For in trying to find their answers or visualise such scenarios, we come across explanations for several mysteries of life and its plane of existence. We may find how we have got to our present state, and what our future — human and cosmic — may hold.
Introducing this collection of 55 “parallel worlds and possible futures”, Sumit Paul-Choudhury, Editor-in-Chief of popular science magazine New Scientist, admits that “these imaginary universes, separated from our own by accidents of fate, gulfs of time, or chasms of quantum weirdness may seem the stuff of daydreams…”. He, however, notes that thinking about them can amount to more than “amusing speculation”.
“These kinds of questions are valuable because they force us to abandon basic assumptions about how the universe works. That helps us to separate accidents of fate from deep truths — and can lead to answers far more intriguing than our intuition would lead us to expect,” he says.
And a galaxy of New Scientist writers, contributors as well as leading scientists, academicians and science communicators go on to dwell on a whole host of these matters, both universal and human.
The issues can range from those overarching and immutable — for instance the four fundamental forces of nature and what happens if we tinker with them (if we could, that is) — to the course our history would have taken had it been subverted — say, Nazis winning World War II or if Newton didn’t exist or Einstein was ignored.
Others relate to us on a more socially collective basis, concerning our present choices and future prospects — whether all of us going vegetarian would be helpful (the findings may come as an eye-opener to both sides of thought), to more individual in nature, in both abstract (trying to figure out the basis of consciousness — is it a state of matter?) to corporeal (can/will we exist without our bodies).

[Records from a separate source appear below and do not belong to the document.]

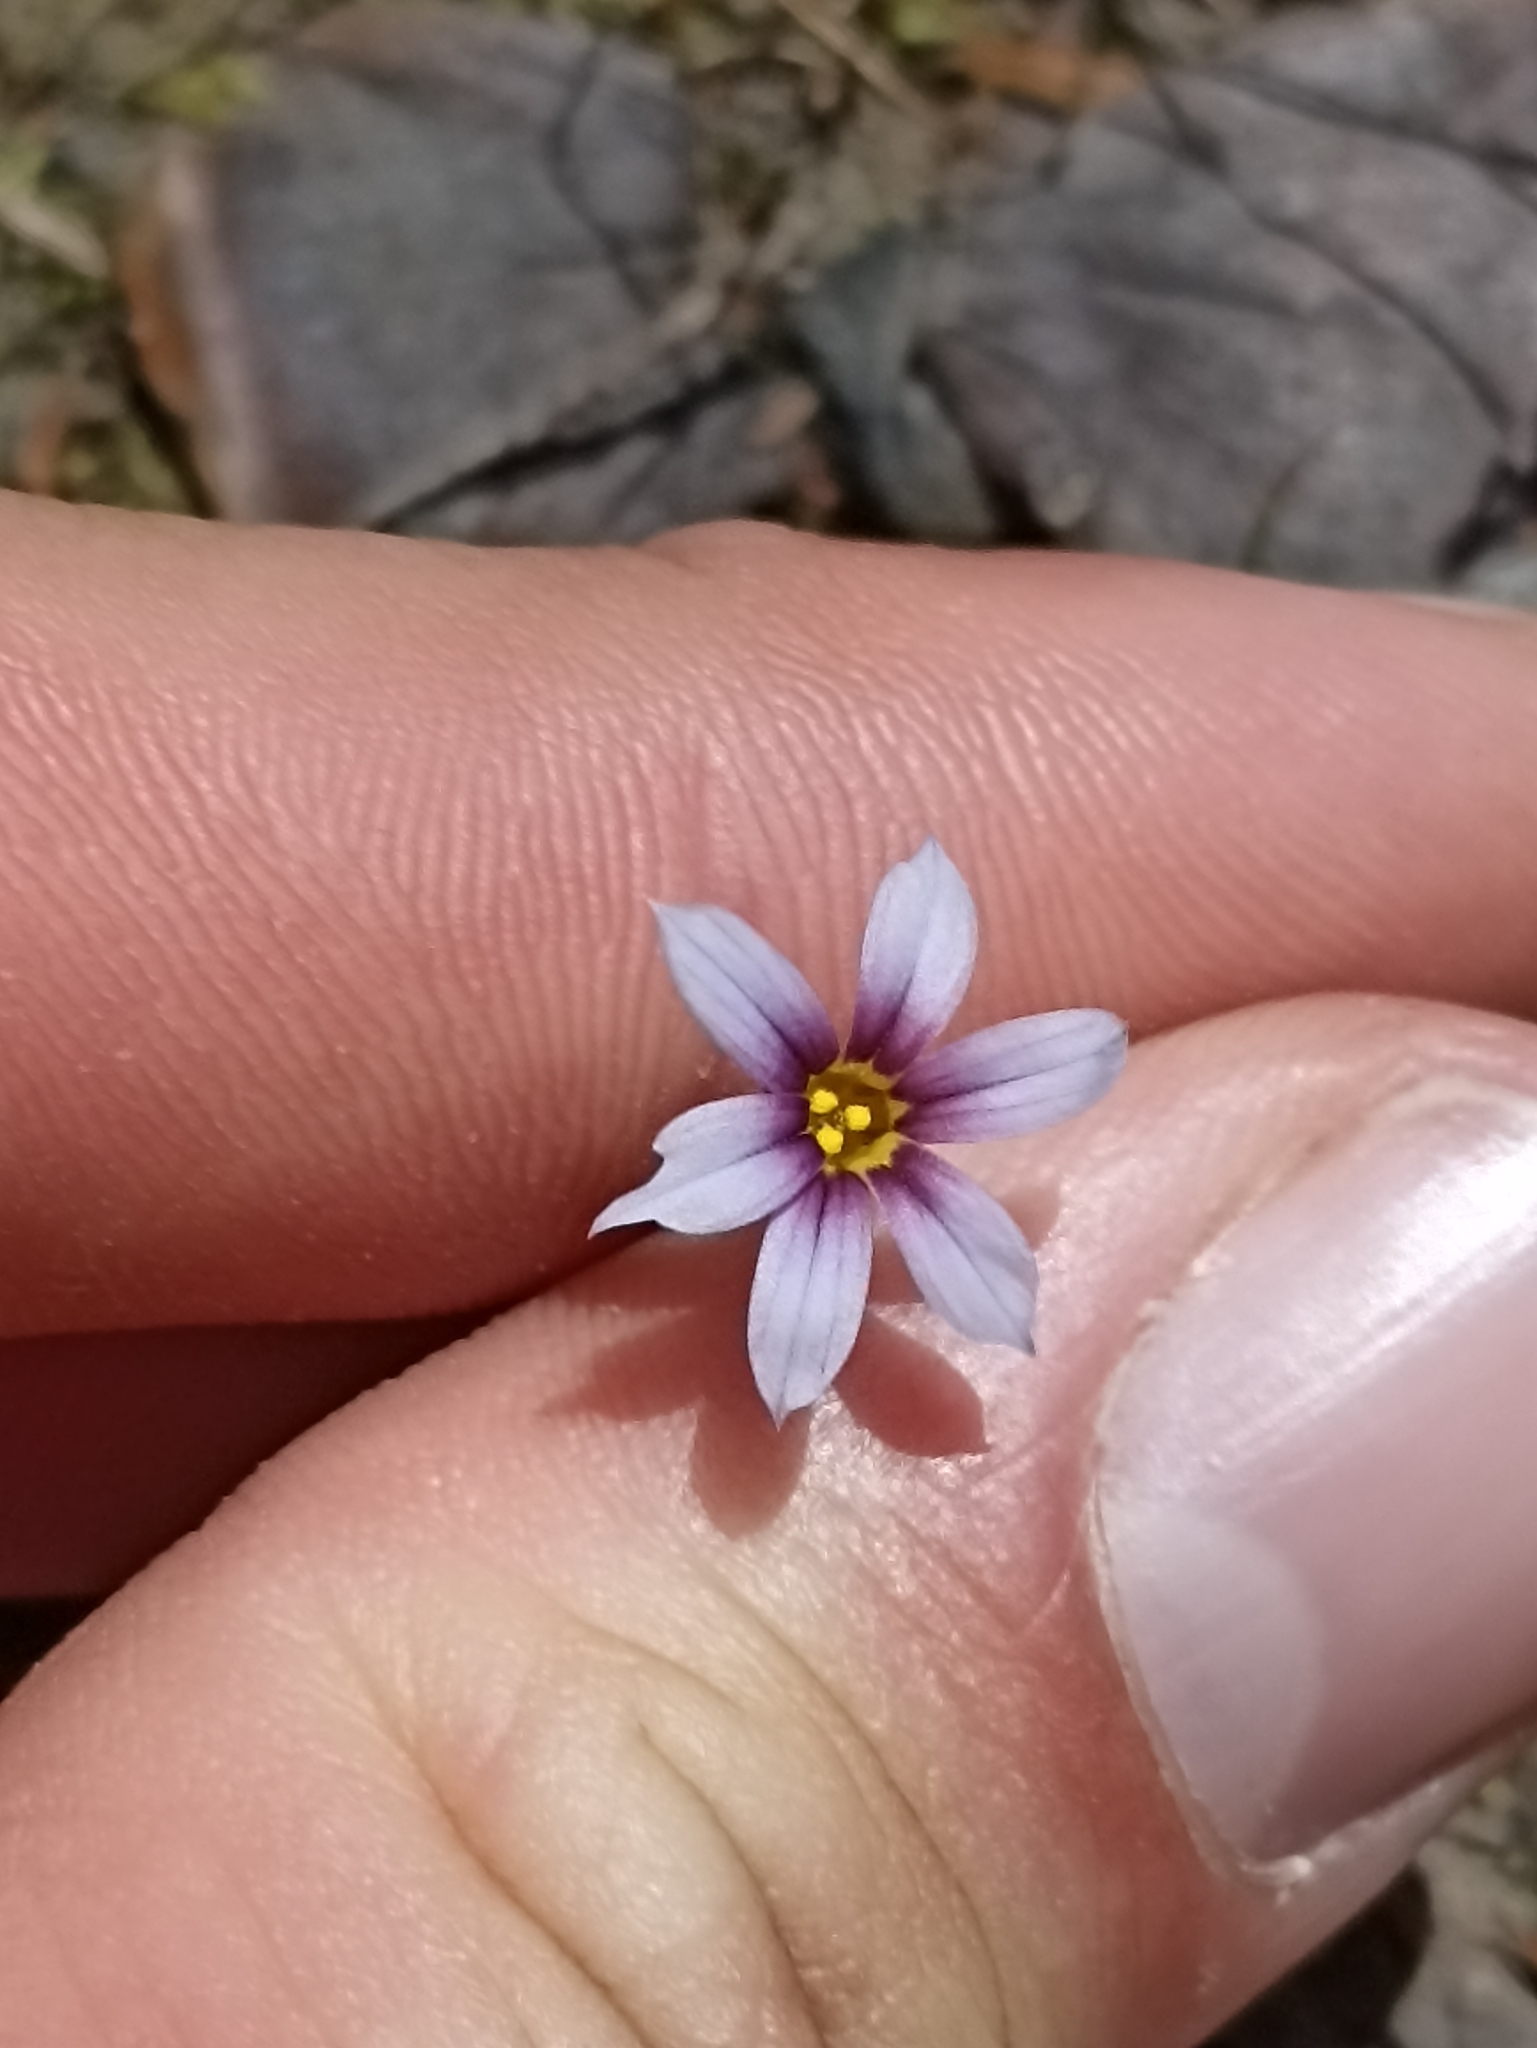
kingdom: Plantae
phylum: Tracheophyta
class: Liliopsida
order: Asparagales
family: Iridaceae
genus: Sisyrinchium
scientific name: Sisyrinchium micranthum
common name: Bermuda pigroot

But though the issues are complex and serious, the treatment is extremely lucid, accessible and vivid — even witty where possible without trivialising the matter, to underline what a strange existence we are in — or could be in.
Take one striking example. Physics theory postulates a multiverse, where every possible world exists and there are infinite versions of all of us. Elaborating on the possibility, one of the contributors says in this many-world interpretation, every decision he (or we) may take in this world, “creates new universes: one for each and every choice I could possibly make”. He goes on to quip there may be one where “I’ve just written a paragraph which explains that more clearly”.
On the other hand, more stunning are the explorations about a world where humans are non-existent or where they suddenly get wiped out, and a world where all life — humans, animals, plants, and microscopic organisms — disappears.
Then a view of what evidence of our life we may leave for our distant descendants is compellingly thought-provoking.
While Indians with an interest in science — rather than the spurious old “glories” and other obscurantist stuff that is being peddled at present — will find this an absorbing read, others should also read it to understand how inconsequential the issues they go virulent about — films, historical “injustices” and so on — are in the greater scheme of things.